Researchers have found a psychological characteristic that protects some people from the harmful effects of stress. This characteristic is called hardiness and people who have this trait tend to be healthier than their counterparts experiencing the same level stress.
There are three traits that are related to psychological hardiness. These include: control, commitment, and challenge. Having a sense of control helps us to deal with challenges by feeling we can do something about our situation and make necessary changes. People high in commitment are more engaged in what they are doing and tend to give their best effort. Lastly, people high in challenge tend to view change as a natural part of life and so can view unexpected situations as less threatening.
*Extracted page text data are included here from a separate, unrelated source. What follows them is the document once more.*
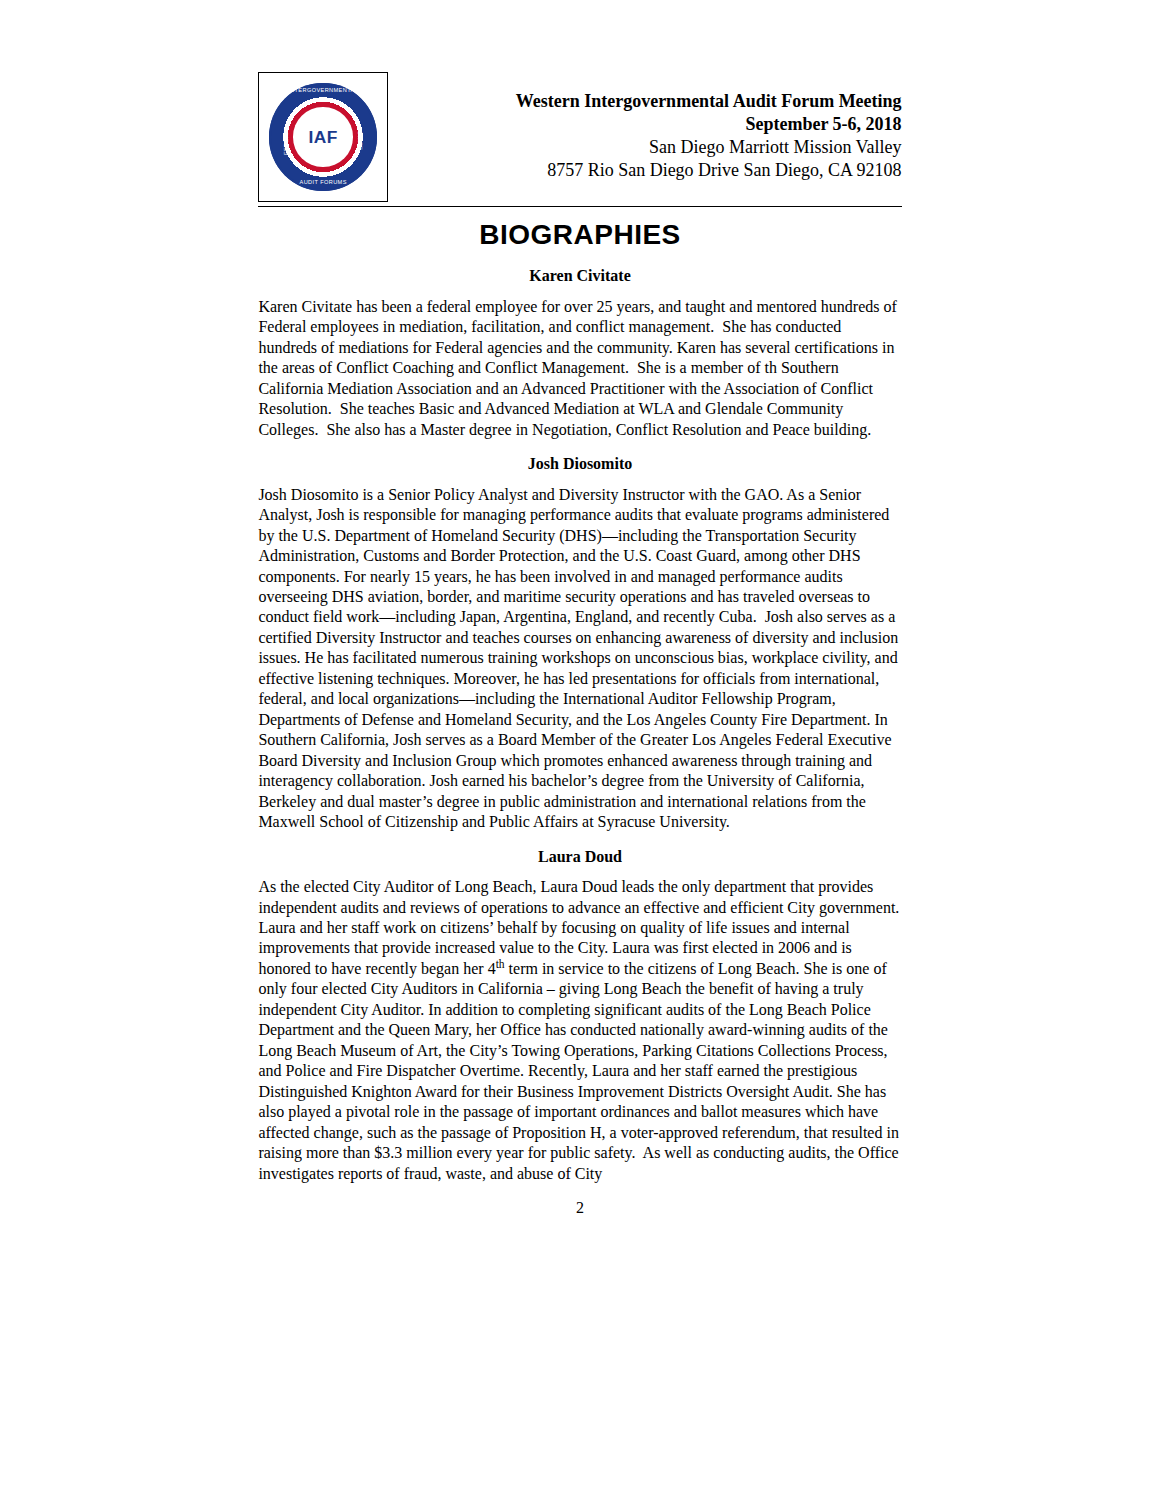Intergovernmental Audit Forums Federal State
IAF
Western Intergovernmental Audit Forum Meeting
September 5-6, 2018
San Diego Marriott Mission Valley
8757 Rio San Diego Drive San Diego, CA 92108
BIOGRAPHIES
Karen Civitate
Karen Civitate has been a federal employee for over 25 years, and taught and mentored hundreds of Federal employees in mediation, facilitation, and conflict management. She has conducted hundreds of mediations for Federal agencies and the community. Karen has several certifications in the areas of Conflict Coaching and Conflict Management. She is a member of th Southern California Mediation Association and an Advanced Practitioner with the Association of Conflict Resolution. She teaches Basic and Advanced Mediation at WLA and Glendale Community Colleges. She also has a Master degree in Negotiation, Conflict Resolution and Peace building.
Josh Diosomito
Josh Diosomito is a Senior Policy Analyst and Diversity Instructor with the GAO. As a Senior Analyst, Josh is responsible for managing performance audits that evaluate programs administered by the U.S. Department of Homeland Security (DHS)—including the Transportation Security Administration, Customs and Border Protection, and the U.S. Coast Guard, among other DHS components. For nearly 15 years, he has been involved in and managed performance audits overseeing DHS aviation, border, and maritime security operations and has traveled overseas to conduct field work—including Japan, Argentina, England, and recently Cuba. Josh also serves as a certified Diversity Instructor and teaches courses on enhancing awareness of diversity and inclusion issues. He has facilitated numerous training workshops on unconscious bias, workplace civility, and effective listening techniques. Moreover, he has led presentations for officials from international, federal, and local organizations—including the International Auditor Fellowship Program, Departments of Defense and Homeland Security, and the Los Angeles County Fire Department. In Southern California, Josh serves as a Board Member of the Greater Los Angeles Federal Executive Board Diversity and Inclusion Group which promotes enhanced awareness through training and interagency collaboration. Josh earned his bachelor’s degree from the University of California, Berkeley and dual master’s degree in public administration and international relations from the Maxwell School of Citizenship and Public Affairs at Syracuse University.
Laura Doud
As the elected City Auditor of Long Beach, Laura Doud leads the only department that provides independent audits and reviews of operations to advance an effective and efficient City government. Laura and her staff work on citizens’ behalf by focusing on quality of life issues and internal improvements that provide increased value to the City. Laura was first elected in 2006 and is honored to have recently began her 4th term in service to the citizens of Long Beach. She is one of only four elected City Auditors in California – giving Long Beach the benefit of having a truly independent City Auditor. In addition to completing significant audits of the Long Beach Police Department and the Queen Mary, her Office has conducted nationally award-winning audits of the Long Beach Museum of Art, the City’s Towing Operations, Parking Citations Collections Process, and Police and Fire Dispatcher Overtime. Recently, Laura and her staff earned the prestigious Distinguished Knighton Award for their Business Improvement Districts Oversight Audit. She has also played a pivotal role in the passage of important ordinances and ballot measures which have affected change, such as the passage of Proposition H, a voter-approved referendum, that resulted in raising more than $3.3 million every year for public safety. As well as conducting audits, the Office investigates reports of fraud, waste, and abuse of City
2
All three of these characteristics help us to cope when life gets rough.
Do have you a hostile personality?
Do you get easily agitated and upset and tend to not trust others? Expressing out emotions isn’t necessarily a bad thing. For the sake of our physical health, it is important to we don’t suppress our emotions and feelings, as this plays a role in hypertension and even cancer.
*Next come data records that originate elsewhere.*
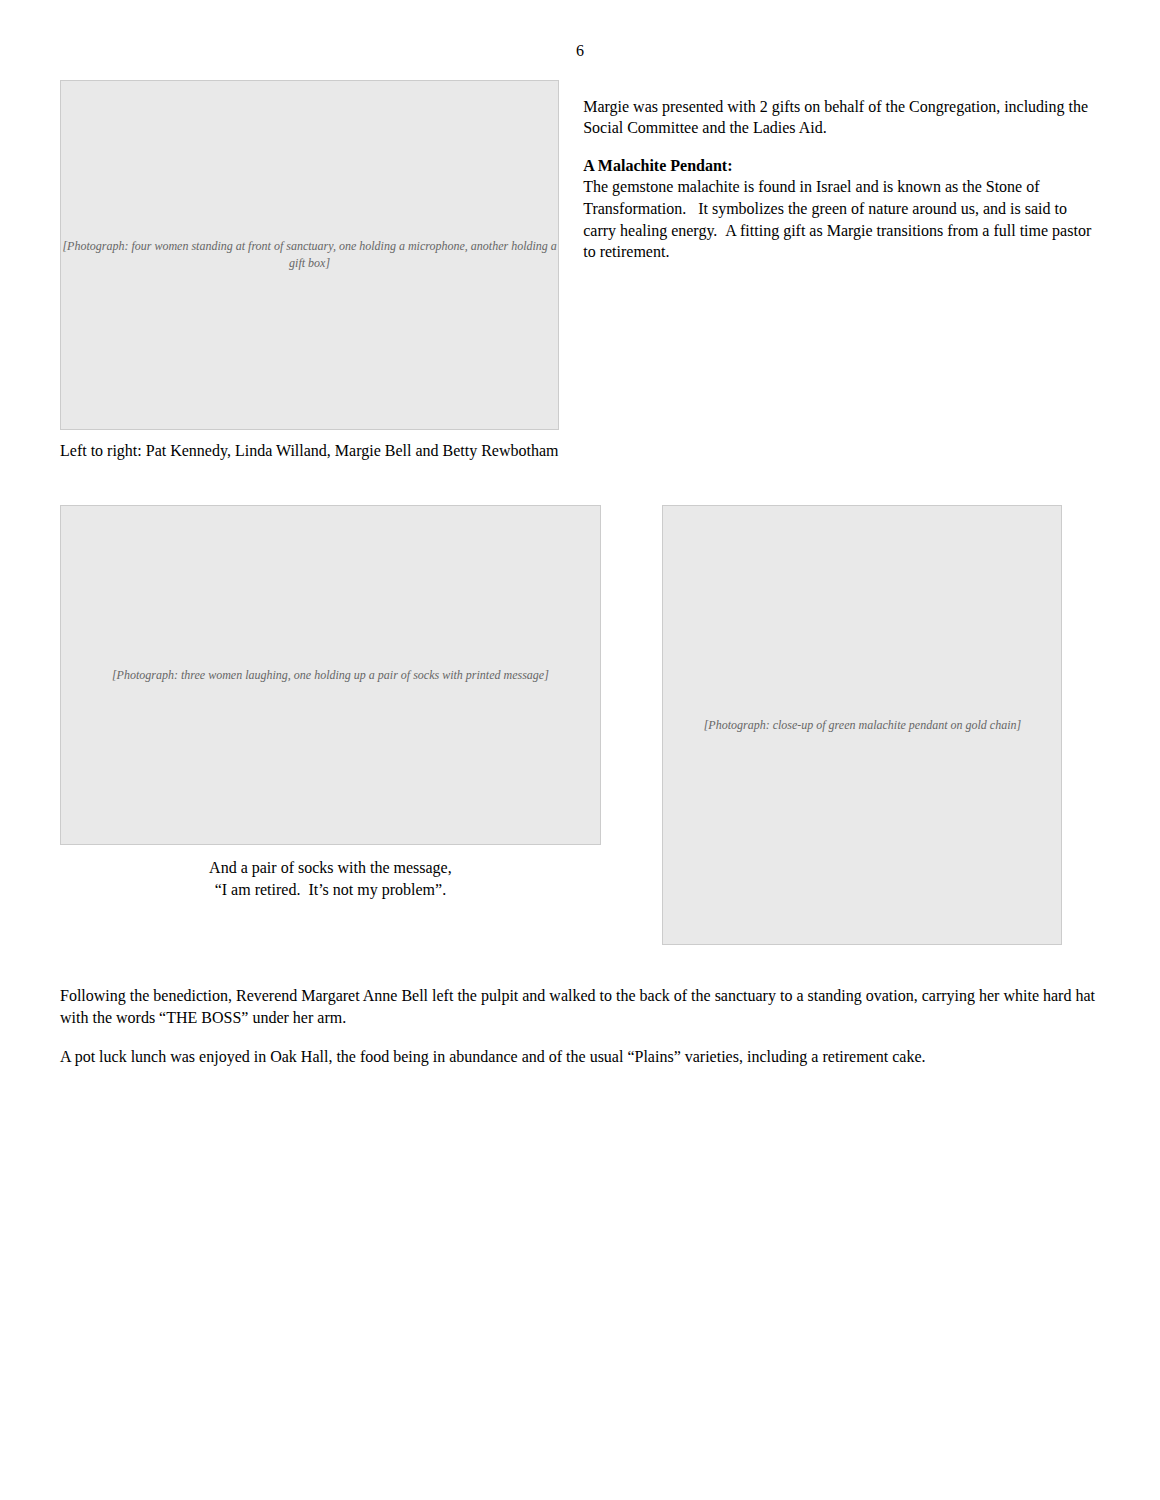6
[Photograph: four women standing at front of sanctuary, one holding a microphone, another holding a gift box]
Left to right: Pat Kennedy, Linda Willand, Margie Bell and Betty Rewbotham
Margie was presented with 2 gifts on behalf of the Congregation, including the Social Committee and the Ladies Aid.
A Malachite Pendant:
The gemstone malachite is found in Israel and is known as the Stone of Transformation. It symbolizes the green of nature around us, and is said to carry healing energy. A fitting gift as Margie transitions from a full time pastor to retirement.
[Photograph: three women laughing, one holding up a pair of socks with printed message]
And a pair of socks with the message, “I am retired. It’s not my problem”.
[Photograph: close-up of green malachite pendant on gold chain]
Following the benediction, Reverend Margaret Anne Bell left the pulpit and walked to the back of the sanctuary to a standing ovation, carrying her white hard hat with the words “THE BOSS” under her arm.
A pot luck lunch was enjoyed in Oak Hall, the food being in abundance and of the usual “Plains” varieties, including a retirement cake.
However, there are some caveats to the reactions we have. Having explosive outburst and a hostile disposition has been related to heart disease and other coronary problems. Simply put, a hostile outburst is hard on the heart.
Pessimism vs. optimism
Studies have shown a clear difference in the thinking patterns of those who are pessimistic and those who tend to be more optimistic. For instance, someone who is pessimistic will blame themselves for the cause of bad events, assume bad things will always happen, and assume the worst case scenario.
This type of thinking has been shown to impact both physical and psychological health. Pessimists show hormonal and immune system changes making them more susceptible to disease and illness, whereas optimistic thinking can actually be a buffer against illness. When we are experiencing problems in life our ability to bounce back from these emotionally and mentally is key.
All in all, thoughts that leave us feeling hopeless, cynical, and out of control have an impact on our health. Our emotions and thinking impact our behavior patterns as well. Think about your propensity to engage in risky and unhealthy behaviors such as smoking, drinking, and drug use when you’re feeling content, compared to when you feel like you can’t handle life’s problems.
Finding ways to “let go” of bad events, turn problems into challenges, and having confidence in your ability to change and manage your life will go a long way in improving your mental as well as physical health.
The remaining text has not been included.